▶ **Brief**:
In the data, take the part that opens with the line containing "<p>I also want" and closes with the line containing "## LANGUAGE OF COMMUNIST IMPERIALISM", and write it out again with "dismissed" swapped for "rejected", leaving everything else untouched. Return only those lines, without the pictures.

▶ **Recorded data**:

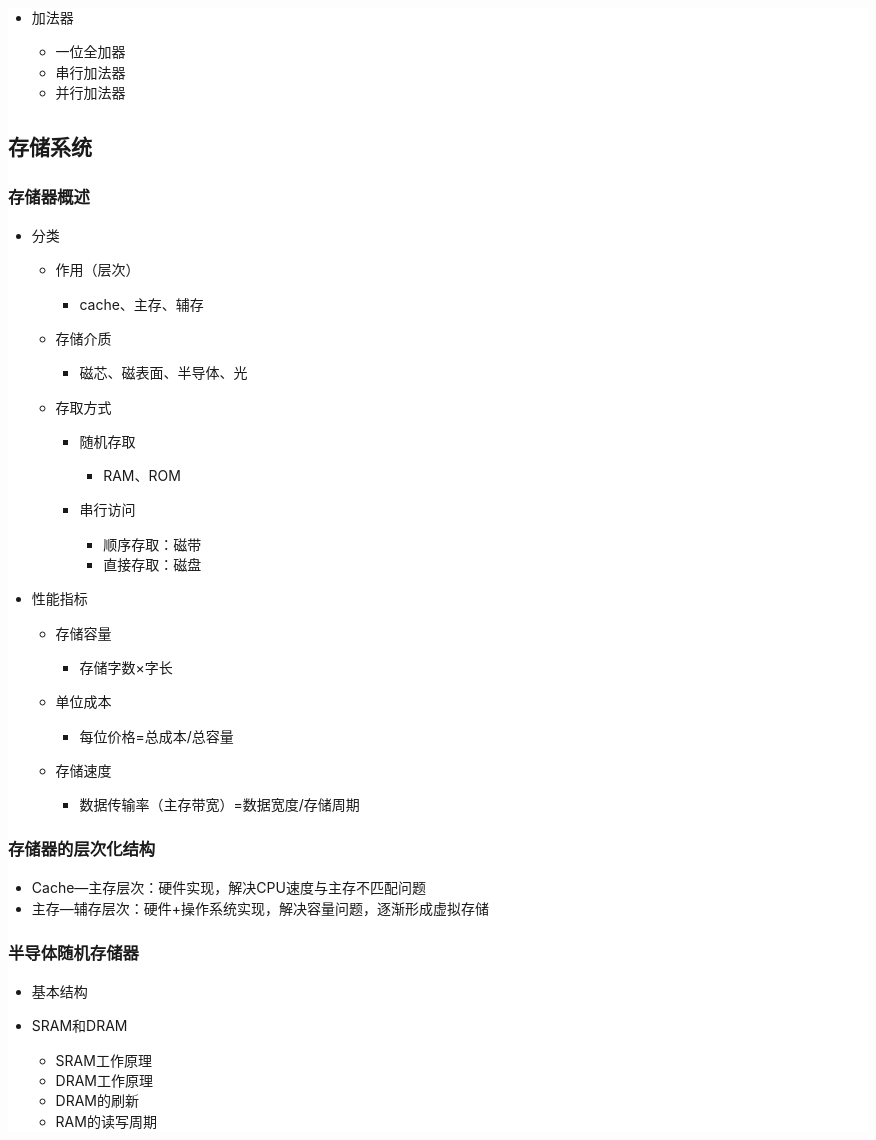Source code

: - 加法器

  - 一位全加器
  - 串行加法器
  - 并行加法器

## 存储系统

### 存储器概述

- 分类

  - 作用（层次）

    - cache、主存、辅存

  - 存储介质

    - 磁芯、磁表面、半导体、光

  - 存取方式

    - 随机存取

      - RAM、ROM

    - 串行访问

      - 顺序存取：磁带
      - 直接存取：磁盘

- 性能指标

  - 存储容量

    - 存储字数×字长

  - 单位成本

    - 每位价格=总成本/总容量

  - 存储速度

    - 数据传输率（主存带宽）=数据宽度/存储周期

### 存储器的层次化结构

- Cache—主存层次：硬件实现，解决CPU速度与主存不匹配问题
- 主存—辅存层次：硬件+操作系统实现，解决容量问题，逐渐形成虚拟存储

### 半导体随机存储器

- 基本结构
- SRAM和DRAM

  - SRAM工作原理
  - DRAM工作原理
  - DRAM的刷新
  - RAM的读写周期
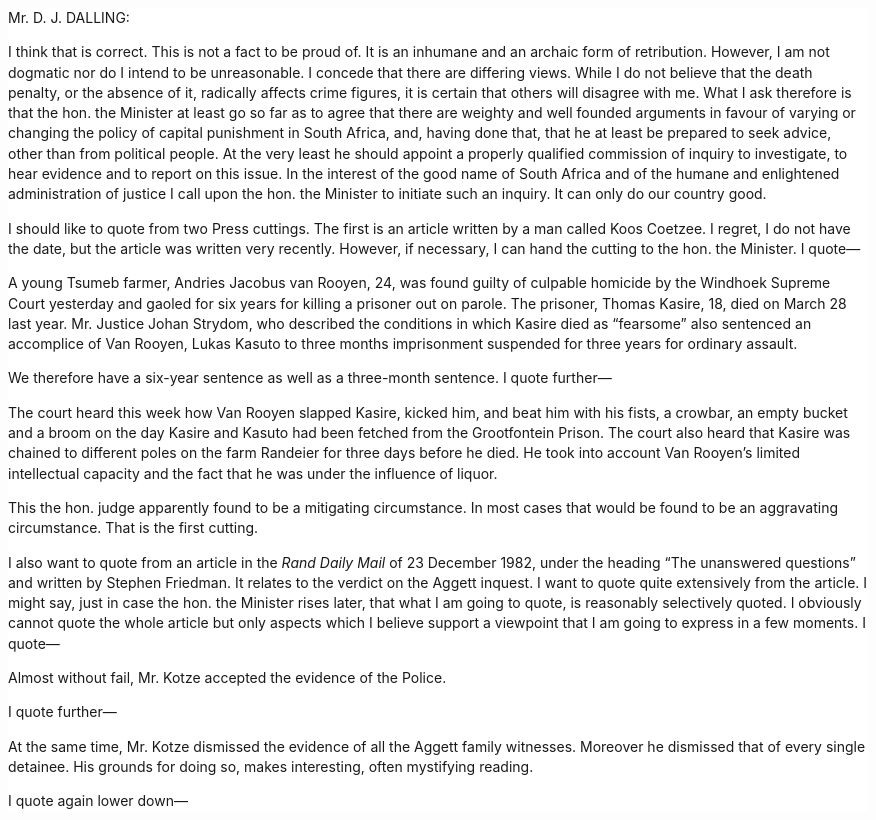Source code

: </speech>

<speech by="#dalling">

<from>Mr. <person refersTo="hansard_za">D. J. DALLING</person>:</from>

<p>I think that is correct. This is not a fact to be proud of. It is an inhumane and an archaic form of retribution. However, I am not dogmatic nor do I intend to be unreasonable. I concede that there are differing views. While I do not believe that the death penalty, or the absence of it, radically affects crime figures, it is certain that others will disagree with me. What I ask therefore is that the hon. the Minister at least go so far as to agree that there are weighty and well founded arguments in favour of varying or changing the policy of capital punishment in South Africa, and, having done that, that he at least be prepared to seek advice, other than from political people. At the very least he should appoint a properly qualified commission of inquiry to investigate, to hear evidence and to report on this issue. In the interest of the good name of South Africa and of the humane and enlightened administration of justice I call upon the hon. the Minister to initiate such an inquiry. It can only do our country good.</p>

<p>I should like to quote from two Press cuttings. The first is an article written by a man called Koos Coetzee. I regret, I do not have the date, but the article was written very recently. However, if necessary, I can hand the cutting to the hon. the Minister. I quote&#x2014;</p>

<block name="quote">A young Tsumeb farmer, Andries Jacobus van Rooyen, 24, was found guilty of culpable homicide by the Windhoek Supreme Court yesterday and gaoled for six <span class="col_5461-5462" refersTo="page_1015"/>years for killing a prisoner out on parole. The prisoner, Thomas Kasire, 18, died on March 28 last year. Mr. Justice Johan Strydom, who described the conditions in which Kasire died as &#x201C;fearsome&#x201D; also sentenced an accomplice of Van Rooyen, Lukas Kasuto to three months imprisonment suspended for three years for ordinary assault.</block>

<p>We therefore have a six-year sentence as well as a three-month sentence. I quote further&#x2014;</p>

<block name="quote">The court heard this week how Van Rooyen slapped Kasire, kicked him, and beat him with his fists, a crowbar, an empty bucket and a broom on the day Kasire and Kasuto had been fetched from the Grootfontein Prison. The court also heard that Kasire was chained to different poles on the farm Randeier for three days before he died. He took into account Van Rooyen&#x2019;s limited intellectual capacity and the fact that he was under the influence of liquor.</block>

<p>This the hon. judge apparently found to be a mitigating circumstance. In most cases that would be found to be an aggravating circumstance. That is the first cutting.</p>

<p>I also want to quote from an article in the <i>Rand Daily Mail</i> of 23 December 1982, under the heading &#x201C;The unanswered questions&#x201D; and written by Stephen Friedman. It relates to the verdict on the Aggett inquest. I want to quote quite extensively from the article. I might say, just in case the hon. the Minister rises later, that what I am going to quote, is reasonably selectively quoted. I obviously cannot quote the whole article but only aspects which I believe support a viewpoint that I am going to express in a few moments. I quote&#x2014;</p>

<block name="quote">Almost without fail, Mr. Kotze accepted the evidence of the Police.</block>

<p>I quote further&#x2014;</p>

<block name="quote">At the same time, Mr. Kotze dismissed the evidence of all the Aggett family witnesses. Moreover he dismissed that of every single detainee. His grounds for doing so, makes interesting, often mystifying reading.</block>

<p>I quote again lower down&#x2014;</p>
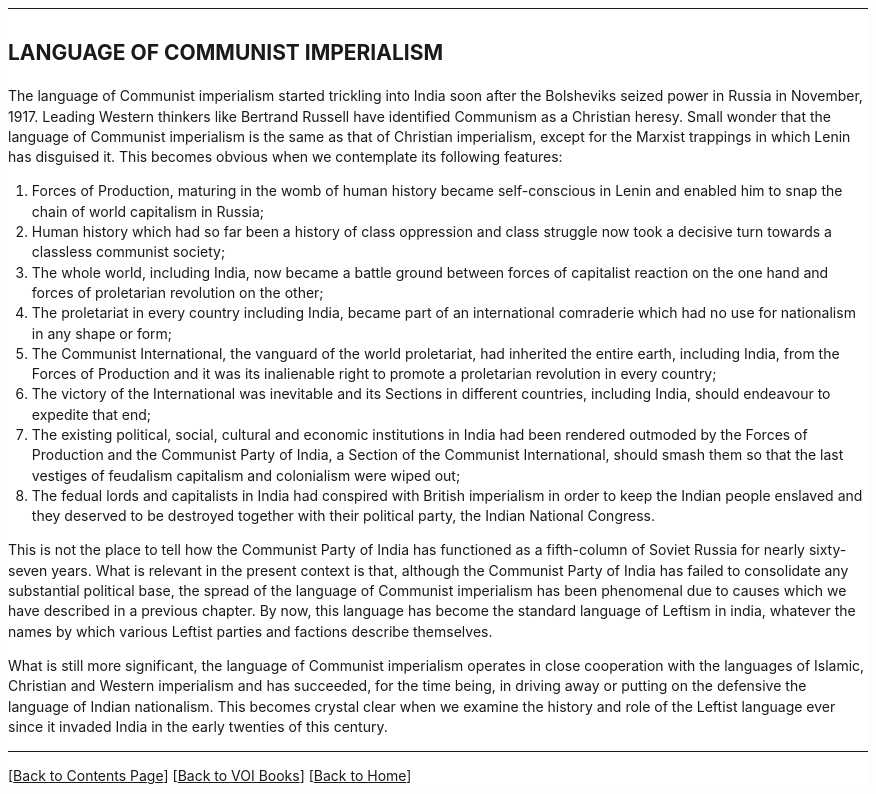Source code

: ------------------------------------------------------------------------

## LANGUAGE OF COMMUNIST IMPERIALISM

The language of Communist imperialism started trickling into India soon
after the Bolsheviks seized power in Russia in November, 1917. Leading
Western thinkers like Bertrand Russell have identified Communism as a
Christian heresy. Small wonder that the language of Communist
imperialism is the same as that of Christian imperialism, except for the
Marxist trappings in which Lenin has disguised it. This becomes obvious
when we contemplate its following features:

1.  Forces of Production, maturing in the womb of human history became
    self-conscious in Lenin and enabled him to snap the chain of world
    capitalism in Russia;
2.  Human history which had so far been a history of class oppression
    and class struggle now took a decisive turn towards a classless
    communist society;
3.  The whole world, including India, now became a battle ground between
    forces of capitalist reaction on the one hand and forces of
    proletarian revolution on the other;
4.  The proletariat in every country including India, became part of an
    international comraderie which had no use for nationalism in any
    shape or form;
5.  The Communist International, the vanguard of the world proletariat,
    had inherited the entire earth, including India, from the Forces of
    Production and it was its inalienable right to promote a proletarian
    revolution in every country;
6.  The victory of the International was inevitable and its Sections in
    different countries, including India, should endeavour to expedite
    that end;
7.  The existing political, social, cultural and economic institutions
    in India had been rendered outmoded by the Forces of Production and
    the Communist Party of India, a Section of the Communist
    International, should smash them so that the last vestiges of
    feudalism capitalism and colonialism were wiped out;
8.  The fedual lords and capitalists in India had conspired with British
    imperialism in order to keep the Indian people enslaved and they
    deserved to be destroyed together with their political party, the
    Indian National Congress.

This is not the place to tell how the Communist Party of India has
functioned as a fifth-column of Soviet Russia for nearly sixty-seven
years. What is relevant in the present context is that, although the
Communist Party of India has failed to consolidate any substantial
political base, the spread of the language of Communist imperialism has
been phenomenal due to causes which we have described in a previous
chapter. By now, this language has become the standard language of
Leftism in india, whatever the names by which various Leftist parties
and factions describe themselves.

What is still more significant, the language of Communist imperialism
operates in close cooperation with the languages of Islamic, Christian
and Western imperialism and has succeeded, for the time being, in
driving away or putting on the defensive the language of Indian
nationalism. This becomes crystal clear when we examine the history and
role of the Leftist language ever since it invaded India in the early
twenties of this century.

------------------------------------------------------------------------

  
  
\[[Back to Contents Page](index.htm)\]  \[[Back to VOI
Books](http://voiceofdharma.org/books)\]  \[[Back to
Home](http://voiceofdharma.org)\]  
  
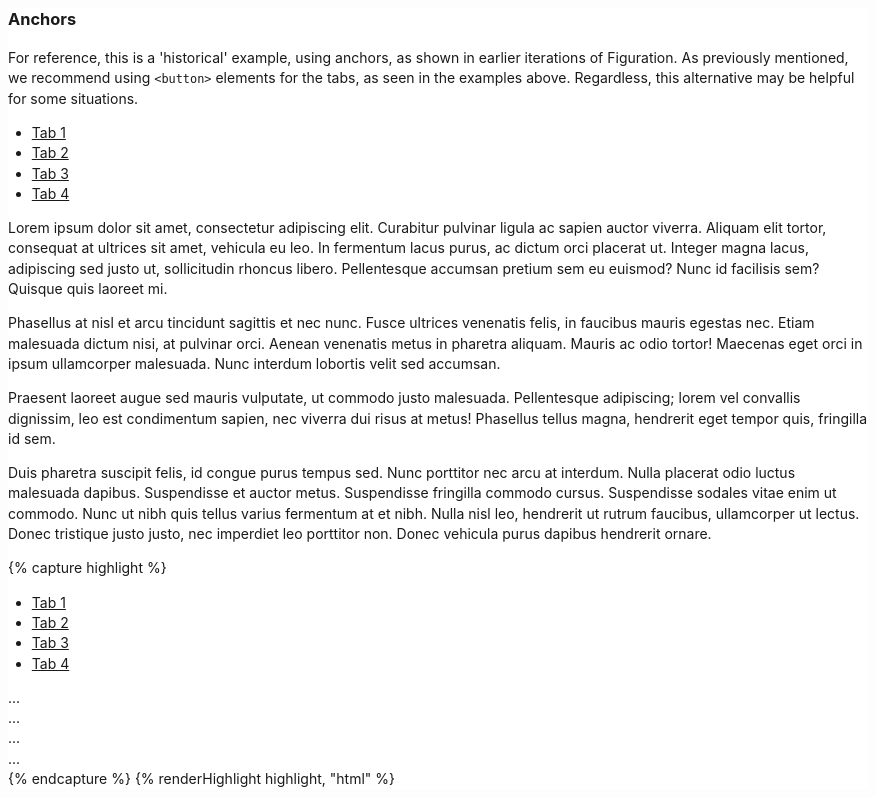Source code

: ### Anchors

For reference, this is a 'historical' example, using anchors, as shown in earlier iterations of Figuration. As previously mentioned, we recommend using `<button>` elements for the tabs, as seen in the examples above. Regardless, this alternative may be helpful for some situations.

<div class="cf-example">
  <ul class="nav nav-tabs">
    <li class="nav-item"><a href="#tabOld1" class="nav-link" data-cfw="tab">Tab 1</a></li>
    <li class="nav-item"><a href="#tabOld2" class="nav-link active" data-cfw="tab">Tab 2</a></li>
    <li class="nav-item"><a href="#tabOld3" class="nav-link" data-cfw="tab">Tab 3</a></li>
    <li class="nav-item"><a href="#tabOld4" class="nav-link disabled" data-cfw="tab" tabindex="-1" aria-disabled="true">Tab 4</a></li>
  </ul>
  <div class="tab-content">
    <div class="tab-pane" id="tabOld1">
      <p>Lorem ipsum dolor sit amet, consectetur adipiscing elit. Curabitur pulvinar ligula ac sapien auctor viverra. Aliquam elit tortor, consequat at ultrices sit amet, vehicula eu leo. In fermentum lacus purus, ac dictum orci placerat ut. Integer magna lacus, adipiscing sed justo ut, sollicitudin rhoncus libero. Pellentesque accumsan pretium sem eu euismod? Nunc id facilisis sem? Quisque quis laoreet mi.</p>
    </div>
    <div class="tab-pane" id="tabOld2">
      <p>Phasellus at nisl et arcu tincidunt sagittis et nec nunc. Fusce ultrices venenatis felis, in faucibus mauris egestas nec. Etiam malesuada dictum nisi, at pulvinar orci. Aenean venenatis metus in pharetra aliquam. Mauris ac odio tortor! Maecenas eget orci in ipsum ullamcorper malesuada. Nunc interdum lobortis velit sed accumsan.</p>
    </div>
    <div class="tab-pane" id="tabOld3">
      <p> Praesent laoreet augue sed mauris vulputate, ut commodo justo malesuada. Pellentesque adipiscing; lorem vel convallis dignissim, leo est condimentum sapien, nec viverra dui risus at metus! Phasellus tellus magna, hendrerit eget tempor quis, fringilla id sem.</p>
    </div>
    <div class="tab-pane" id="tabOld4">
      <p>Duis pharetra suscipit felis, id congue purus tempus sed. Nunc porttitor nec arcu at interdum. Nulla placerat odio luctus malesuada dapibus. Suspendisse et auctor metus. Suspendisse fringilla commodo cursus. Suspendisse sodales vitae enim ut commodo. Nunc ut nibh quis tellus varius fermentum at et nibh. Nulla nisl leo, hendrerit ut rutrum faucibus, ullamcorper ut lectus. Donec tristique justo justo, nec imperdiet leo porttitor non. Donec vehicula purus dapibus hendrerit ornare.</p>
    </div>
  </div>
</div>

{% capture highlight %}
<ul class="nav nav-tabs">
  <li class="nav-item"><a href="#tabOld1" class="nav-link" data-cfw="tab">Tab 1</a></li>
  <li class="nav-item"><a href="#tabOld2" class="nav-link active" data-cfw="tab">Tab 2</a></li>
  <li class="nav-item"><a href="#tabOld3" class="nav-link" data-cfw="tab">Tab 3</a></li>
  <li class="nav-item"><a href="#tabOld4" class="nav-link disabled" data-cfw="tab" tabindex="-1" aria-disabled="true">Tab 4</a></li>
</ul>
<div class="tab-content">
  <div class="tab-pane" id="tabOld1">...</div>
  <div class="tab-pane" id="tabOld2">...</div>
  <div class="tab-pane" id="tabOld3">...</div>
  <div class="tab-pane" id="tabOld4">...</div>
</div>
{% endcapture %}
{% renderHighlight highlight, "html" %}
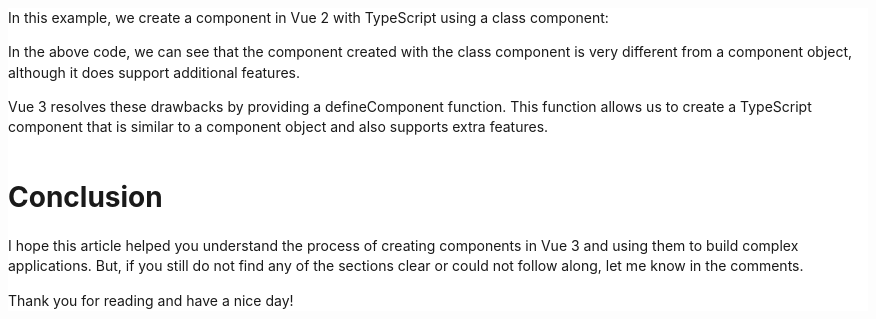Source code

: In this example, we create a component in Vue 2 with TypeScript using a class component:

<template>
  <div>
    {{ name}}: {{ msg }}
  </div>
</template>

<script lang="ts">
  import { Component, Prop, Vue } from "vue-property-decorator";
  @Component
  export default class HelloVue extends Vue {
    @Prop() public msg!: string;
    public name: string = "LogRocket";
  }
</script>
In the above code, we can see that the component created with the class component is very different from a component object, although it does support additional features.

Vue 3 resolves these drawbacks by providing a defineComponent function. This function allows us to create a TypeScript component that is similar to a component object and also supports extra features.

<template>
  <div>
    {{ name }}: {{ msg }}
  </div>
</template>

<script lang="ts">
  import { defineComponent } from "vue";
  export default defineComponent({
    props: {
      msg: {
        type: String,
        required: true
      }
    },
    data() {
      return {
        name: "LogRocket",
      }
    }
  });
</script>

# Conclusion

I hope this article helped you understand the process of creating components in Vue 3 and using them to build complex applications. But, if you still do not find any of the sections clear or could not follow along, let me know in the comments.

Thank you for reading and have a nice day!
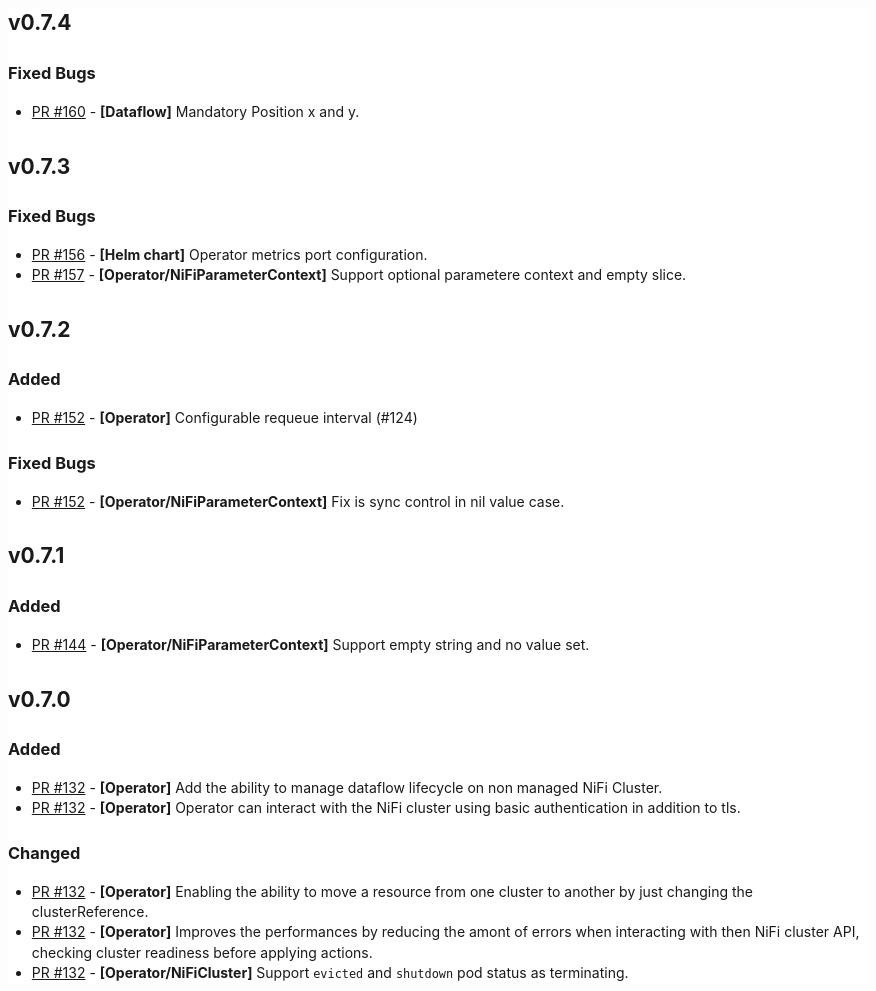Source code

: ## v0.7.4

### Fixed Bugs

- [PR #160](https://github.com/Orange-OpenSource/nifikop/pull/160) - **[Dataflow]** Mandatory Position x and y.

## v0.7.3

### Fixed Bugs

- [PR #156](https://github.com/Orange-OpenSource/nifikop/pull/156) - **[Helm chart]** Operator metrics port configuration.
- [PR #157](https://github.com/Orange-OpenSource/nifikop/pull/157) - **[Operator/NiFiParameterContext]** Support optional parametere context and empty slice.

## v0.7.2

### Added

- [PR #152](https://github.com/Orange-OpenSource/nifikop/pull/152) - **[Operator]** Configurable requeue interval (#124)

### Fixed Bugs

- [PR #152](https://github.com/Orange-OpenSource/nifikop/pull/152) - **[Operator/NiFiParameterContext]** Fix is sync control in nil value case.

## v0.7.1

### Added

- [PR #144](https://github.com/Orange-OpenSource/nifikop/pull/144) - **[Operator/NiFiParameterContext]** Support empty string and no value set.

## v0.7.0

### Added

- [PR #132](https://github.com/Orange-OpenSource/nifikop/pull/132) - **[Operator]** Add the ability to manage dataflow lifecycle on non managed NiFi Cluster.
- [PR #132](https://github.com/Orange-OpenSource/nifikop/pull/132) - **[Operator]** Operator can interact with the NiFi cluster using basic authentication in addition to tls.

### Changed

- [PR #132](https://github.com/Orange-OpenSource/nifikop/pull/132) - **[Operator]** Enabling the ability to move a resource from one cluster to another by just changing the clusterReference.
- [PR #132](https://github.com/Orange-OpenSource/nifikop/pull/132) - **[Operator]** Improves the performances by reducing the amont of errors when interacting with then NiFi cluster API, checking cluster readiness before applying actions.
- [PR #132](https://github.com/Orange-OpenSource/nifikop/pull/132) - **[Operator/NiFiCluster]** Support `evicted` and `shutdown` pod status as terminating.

▶ **Answer space**:
<p>I also want to quote from an article in the <i>Rand Daily Mail</i> of 23 December 1982, under the heading &#x201C;The unanswered questions&#x201D; and written by Stephen Friedman. It relates to the verdict on the Aggett inquest. I want to quote quite extensively from the article. I might say, just in case the hon. the Minister rises later, that what I am going to quote, is reasonably selectively quoted. I obviously cannot quote the whole article but only aspects which I believe support a viewpoint that I am going to express in a few moments. I quote&#x2014;</p>

<block name="quote">Almost without fail, Mr. Kotze accepted the evidence of the Police.</block>

<p>I quote further&#x2014;</p>

<block name="quote">At the same time, Mr. Kotze rejected the evidence of all the Aggett family witnesses. Moreover he rejected that of every single detainee. His grounds for doing so, makes interesting, often mystifying reading.</block>

<p>I quote again lower down&#x2014;</p>
Source code

: ------------------------------------------------------------------------

## LANGUAGE OF COMMUNIST IMPERIALISM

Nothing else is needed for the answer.